You can
download the papers, available in PDF format.
LEGO MINDSTORMS-based mobile robots teams
(BSc thesis paper in Italian only, October 2007)
Abstract:
The goal of this work is the realization of a mobile robots team
using the LEGO MINDSTORMS RCX technology.
The team is
used to experimentally test a control law to achieve a
collective motion, to achieve a specific configuration of the
multi-robot system.
At steady
state, the robots must be on a circumference, and rotate around
a beacon, trying to maintain a constant distance between
themselves.
The control
law
[Ceccarelli, PhD thesis, 2005]
is conceived for a decentralized architecture, but is
implemented on a supervisor computer that extracts the robots
position using a camera mounted on the ceiling, and controls the
robots by sending infrared signals (LEGO IR tower).
The LEGO
MINDSTORMS RCX support is adopted to validate the law on a low
cost limited hardware.
Using
this support permits to build a team of robots with great
flexibility in the design of the hardware. The low cost of each
robot, with respect to commercially available mobile robots, is
an advantage, in the perspective of building team composed by a
large number of robots.
The experiments are performed
in the
Mobile Robotics Lab, formerly
located in via Pendola, Siena, Italy.
Experimental validation of a decentralized control law for
multi-vehicle collective motion
D. Benedettelli, N. Ceccarelli,
A. Garulli,
A. Giannitrapani
IEEE/RSJ International Conference on Intelligent Robots and Systems,
2007. IROS 2007.
Oct. 29
2007-Nov. 2 2007 Pages:4170 - 4175
Abstract:
The paper presents the results of experimental tests carried out to
validate the performance of a decentralized control law, for the
collective circular motion of a team of nonholonomic vehicles. The
considered control strategy ensures global asymptotic stability in
the single-vehicle case and local asymptotic stability in the
multi-vehicle scenario. The main purpose of this work is to verify
these theoretical properties in a real-world scenario. As a side
contribution, a low-cost experimental setup is presented, based on
the LEGO MINDSTORMS technology. The setup features good scalability,
it is versatile enough to be adopted for the evaluation of different
control strategies and it exhibits several issues to be faced in
real-world applications.
Experimental validation of collective circular motion for
nonholonomic multi-vehicle systems
Abstract:
This paper presents the experimental validation of a recently
proposed decentralized control law, for the collective circular
motion of a team of nonholonomic vehicles about a virtual reference
beacon. The considered control strategy ensures global asymptotic
stability in the single-vehicle case and local asymptotic stability
in the multi-vehicle scenario. The main contribution of this work is
to evaluate the performance of the proposed algorithm in presence of
a number of uncertainty sources naturally arising in a real-world
environment. Both static and moving reference
beacon are considered, in a low-cost experimental framework based on
the LEGO MINDSTORMS technology. The adopted setup features good
scalability and is versatile enough to be adopted for the evaluation
of different control strategies. At the same time, it represents a
challenging testbed, exhibiting several issues that have to be faced
in real-world applications.
Here you can
see the four robots of the LEGO MINDSTORMS mobile robots team,
realized by Daniele Benedettelli at the Department of
Information Engineering of the University of Siena.

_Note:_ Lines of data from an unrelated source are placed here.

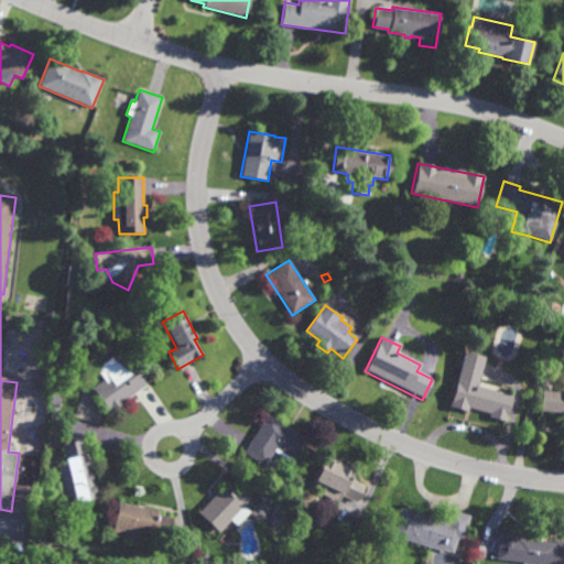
[(110,415),(91,389),(102,380),(97,373),(99,367),(120,351),(145,386),(123,402),(126,404),(110,415)]
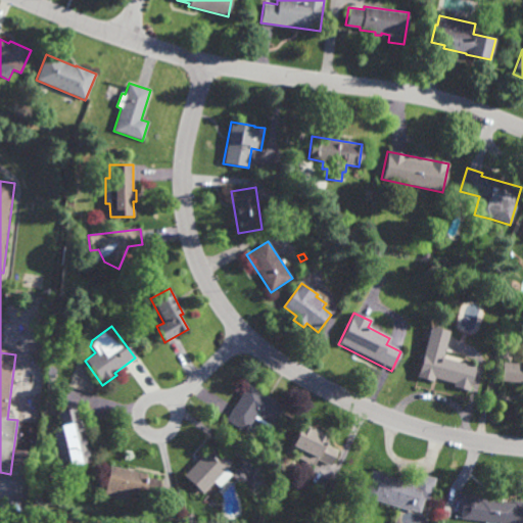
[(469,392),(452,388),(453,385),(433,380),(432,383),(416,378),(430,327),(448,333),(442,354),(464,361),(463,364),(475,368),(469,392)]
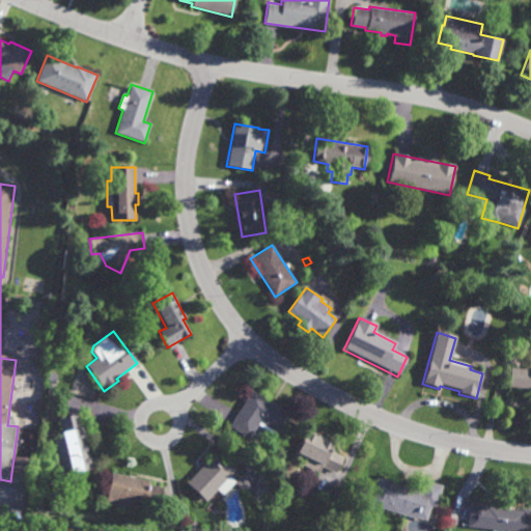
[(530,390),(507,388),(509,368),(530,370),(530,359),(530,390)]
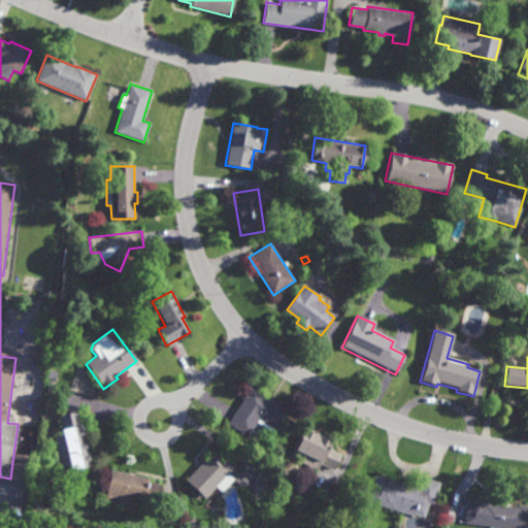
[(55,382),(46,380),(48,371),(57,373),(55,382)]
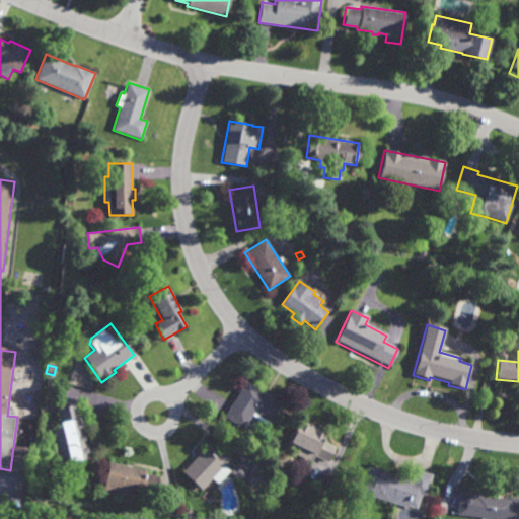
[(283,405),(271,425),(269,423),(268,425),(253,416),(244,430),(225,417),(247,382),(283,405)]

Multi-robot SLAM using M-Space representation (MSc thesis paper,
April 2009)
Abstract:
This thesis main contribution is a multi-robot SLAM algorithm for a
team of mobile robots that have to build a 2D map of the environment
with line segments, representing the feature uncertainty in the
measurement subspace (M-Space) [Folkesson
& al, 2007].
The M-Space
feature representation allows one to specify the line segment
feature location and extent (feature space), while expressing its
uncertainty in a different space (measurement subspace),
corresponding to the partial information provided by the robot
sensors. The uncertainty is expressed in a frame attached to the
features, so to avoid the lever-arm effect, i.e. the feature
uncertainty dependency on the location of the feature itself. The
SLAM problem is formulated as a state estimation problem, where the
state is composed by the robot pose and the features parameters. The
state estimation technique adopted to tackle this problem is the
Extended Kalman Filter (EKF). Initially, the robots perform SLAM
independently sensing the environment through a laser range finder,
estimating their pose and map by using the EKF. When the robots
meet, the independent maps are fused together using relative
distance and bearing measurements [Zhou
& al, 2006], thus making no assumption on the initial
location of the robots. The estimation error covariances of the two
maps are transformed accordingly. The map fusion procedure is
described for the two-robot case, and can be extended to larger
robot teams by repeating the procedure for each pair of robots.
After the alignment, the enlarged maps are searched for duplicate
features. These duplicates are used to impose constraints between
the two maps via EKF updates, thus improving the map alignment
quality. Each robot get a different version of the same merged map,
that is used by the robots to continue performing single-robot SLAM,
until they meet and share their information again.